J’ai mené des entretiens avec des start-ups de la « réalité augmentée » qui supervisent la « sécurisation » des prochains Jeux Olympiques de 2024 et se préparent à vendre dans le monde entier, leurs technologies de gestion des « Smart and Safe cities ». J’ai interviewé le responsable marketing de Nobel France, une entreprise de fusils de chasse qui fait son possible pour vendre ses derniers Flashballs partout dans le monde. J’ai filmé le directeur d’Idémia, le leader mondial des technologies biométriques. Il raconte tranquillement comment son entreprise prépare l’installation de la reconnaissance faciale en France comme il le fait déjà à Singapour. Il me présente leurs toutes dernières technologies de gestion des flux, des prisons et des frontières...

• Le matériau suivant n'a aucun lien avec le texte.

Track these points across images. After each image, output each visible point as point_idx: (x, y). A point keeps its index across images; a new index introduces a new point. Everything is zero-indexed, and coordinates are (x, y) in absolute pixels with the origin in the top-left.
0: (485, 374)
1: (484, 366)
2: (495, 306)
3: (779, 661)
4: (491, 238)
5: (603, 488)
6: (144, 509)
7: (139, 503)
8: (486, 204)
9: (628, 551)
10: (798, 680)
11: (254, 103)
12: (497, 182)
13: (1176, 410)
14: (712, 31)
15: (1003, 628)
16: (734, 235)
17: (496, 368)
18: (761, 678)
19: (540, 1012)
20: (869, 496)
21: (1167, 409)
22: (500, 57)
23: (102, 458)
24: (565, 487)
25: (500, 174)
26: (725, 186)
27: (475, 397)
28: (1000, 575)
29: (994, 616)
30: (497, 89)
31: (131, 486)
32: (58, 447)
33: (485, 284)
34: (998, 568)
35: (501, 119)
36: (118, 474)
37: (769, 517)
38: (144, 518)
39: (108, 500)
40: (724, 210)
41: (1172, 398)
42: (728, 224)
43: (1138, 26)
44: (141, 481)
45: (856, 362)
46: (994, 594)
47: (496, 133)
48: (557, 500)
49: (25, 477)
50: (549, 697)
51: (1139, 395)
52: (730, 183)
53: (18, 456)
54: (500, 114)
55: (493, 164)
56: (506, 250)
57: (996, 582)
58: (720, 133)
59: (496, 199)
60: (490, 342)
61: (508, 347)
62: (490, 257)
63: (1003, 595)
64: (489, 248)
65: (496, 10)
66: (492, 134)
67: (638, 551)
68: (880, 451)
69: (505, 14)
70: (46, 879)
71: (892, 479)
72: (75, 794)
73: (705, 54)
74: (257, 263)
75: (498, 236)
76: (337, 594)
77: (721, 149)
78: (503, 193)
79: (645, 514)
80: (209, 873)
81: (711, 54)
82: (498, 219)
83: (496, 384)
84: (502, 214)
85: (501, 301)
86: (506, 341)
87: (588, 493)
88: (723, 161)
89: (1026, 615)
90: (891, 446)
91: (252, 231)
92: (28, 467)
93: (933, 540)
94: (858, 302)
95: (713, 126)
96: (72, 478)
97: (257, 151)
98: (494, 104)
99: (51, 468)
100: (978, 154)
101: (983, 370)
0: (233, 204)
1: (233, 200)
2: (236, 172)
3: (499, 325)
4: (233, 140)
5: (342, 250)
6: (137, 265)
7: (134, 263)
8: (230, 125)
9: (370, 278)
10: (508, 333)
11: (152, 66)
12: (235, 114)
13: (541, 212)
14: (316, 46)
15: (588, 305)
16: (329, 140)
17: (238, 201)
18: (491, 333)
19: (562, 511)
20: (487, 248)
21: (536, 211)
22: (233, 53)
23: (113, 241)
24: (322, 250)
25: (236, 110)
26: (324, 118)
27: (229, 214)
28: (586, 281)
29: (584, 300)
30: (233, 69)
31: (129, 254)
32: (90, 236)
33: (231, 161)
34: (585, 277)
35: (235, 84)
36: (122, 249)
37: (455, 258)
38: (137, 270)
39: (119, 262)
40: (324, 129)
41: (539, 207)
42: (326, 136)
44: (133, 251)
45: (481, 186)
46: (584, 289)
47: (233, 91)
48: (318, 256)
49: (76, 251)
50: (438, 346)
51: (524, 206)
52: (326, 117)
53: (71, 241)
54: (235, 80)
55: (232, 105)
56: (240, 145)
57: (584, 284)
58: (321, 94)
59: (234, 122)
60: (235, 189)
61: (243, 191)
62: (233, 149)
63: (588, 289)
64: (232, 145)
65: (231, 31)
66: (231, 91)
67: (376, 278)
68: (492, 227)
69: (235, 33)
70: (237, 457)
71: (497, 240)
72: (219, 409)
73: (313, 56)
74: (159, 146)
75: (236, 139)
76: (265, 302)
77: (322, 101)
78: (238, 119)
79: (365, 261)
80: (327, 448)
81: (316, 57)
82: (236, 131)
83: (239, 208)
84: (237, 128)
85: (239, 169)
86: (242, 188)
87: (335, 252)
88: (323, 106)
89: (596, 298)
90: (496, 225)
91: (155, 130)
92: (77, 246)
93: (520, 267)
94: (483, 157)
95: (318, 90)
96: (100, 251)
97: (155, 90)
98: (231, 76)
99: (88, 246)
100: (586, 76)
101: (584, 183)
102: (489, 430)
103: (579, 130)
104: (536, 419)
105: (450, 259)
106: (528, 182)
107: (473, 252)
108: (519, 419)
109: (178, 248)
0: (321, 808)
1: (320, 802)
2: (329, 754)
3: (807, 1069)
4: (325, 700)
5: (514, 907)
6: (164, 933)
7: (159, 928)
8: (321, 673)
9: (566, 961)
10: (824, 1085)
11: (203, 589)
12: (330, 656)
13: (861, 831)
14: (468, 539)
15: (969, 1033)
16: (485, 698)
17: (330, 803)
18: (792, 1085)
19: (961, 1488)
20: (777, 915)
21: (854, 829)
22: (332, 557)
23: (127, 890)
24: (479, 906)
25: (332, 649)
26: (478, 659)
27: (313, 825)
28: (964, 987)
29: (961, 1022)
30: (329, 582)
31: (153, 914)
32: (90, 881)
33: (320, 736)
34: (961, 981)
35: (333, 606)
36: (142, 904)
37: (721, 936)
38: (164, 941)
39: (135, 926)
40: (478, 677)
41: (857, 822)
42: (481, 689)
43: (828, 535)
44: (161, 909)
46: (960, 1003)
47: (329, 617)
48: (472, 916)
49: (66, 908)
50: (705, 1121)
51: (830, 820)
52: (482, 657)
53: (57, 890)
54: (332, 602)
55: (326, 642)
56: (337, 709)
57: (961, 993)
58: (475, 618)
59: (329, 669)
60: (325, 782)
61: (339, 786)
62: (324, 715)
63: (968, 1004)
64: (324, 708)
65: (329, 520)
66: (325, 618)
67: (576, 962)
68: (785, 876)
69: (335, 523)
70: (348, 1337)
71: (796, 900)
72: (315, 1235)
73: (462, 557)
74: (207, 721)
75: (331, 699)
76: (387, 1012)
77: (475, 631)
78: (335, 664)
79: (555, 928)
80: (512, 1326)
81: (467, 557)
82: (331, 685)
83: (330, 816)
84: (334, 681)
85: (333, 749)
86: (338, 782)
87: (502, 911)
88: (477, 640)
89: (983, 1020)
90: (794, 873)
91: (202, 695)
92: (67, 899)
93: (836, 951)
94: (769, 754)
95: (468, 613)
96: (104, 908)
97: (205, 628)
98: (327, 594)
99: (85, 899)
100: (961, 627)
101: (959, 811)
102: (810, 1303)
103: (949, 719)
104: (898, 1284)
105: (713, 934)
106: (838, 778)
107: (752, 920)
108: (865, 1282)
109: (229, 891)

Ces entretiens constituent la matière première d’un film sur l’ordre sécuritaire et ce qui lui résiste.

J’ai décidé de confronter les images de ce marché global de la violence aux regards et aux vécus de celles et ceux qui subissent dans leurs corps et leurs parcours les technologies de pouvoir. Je propose de réfléchir ensemble, à l’intersection de nos existences et de nos résistances.

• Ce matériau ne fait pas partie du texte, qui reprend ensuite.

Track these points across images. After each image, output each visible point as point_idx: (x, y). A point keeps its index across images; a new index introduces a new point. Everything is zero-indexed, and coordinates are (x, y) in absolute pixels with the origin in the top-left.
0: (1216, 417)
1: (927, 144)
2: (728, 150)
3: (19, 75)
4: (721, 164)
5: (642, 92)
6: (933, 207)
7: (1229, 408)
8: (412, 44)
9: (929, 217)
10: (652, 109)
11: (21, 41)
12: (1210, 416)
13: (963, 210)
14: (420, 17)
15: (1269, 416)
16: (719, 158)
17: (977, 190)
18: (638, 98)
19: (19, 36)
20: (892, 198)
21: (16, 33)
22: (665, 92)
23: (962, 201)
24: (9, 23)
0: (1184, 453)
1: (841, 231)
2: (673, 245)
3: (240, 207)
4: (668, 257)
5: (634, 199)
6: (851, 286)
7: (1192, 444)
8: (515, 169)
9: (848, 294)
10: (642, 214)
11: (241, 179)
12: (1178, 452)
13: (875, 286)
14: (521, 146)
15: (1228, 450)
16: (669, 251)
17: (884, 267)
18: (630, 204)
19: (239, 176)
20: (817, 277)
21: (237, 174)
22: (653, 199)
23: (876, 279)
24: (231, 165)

Je participe aux luttes contre les violences d’État depuis des années, comme soutien et comme victime d’un tabassage policier. Sur ce chemin, j’ai rencontré Fatou Dieng et Fahima Laidoudi. Elles sont devenues mes amies et mes camarades. Elles ont vécu les implications concrètes de l’ordre sécuritaire dans leur chair et en sont devenues des analystes critiques. Chacune à sa manière, s’est engagée pour survivre et faire face. Elles ont accepté de raconter leur histoire et de réfléchir avec nous sur ce marché mondial de la violence.

La vie nous a réuni-es comme témoins. Nous nous racontons comme enquêtrices et enquêteurs. Et ce film montre comment nous devenons stratèges. Notre transformation collective au travers de l’amitié et de la lutte constitue la trame cachée de cette histoire. Pour la raconter, j’emmène la caméra dans les refuges où nous nous entraidons. Nous y analysons ensemble l’architecture de la violence. Nous décryptons le fonctionnement quotidien du pouvoir sécuritaire sur nos vies. Nous retraçons les cheminements de nos combats. Nous regardons derrière nous et à la suite d’une grande inspiration, nous plongeons en nous-mêmes pour imaginer des libérations communes.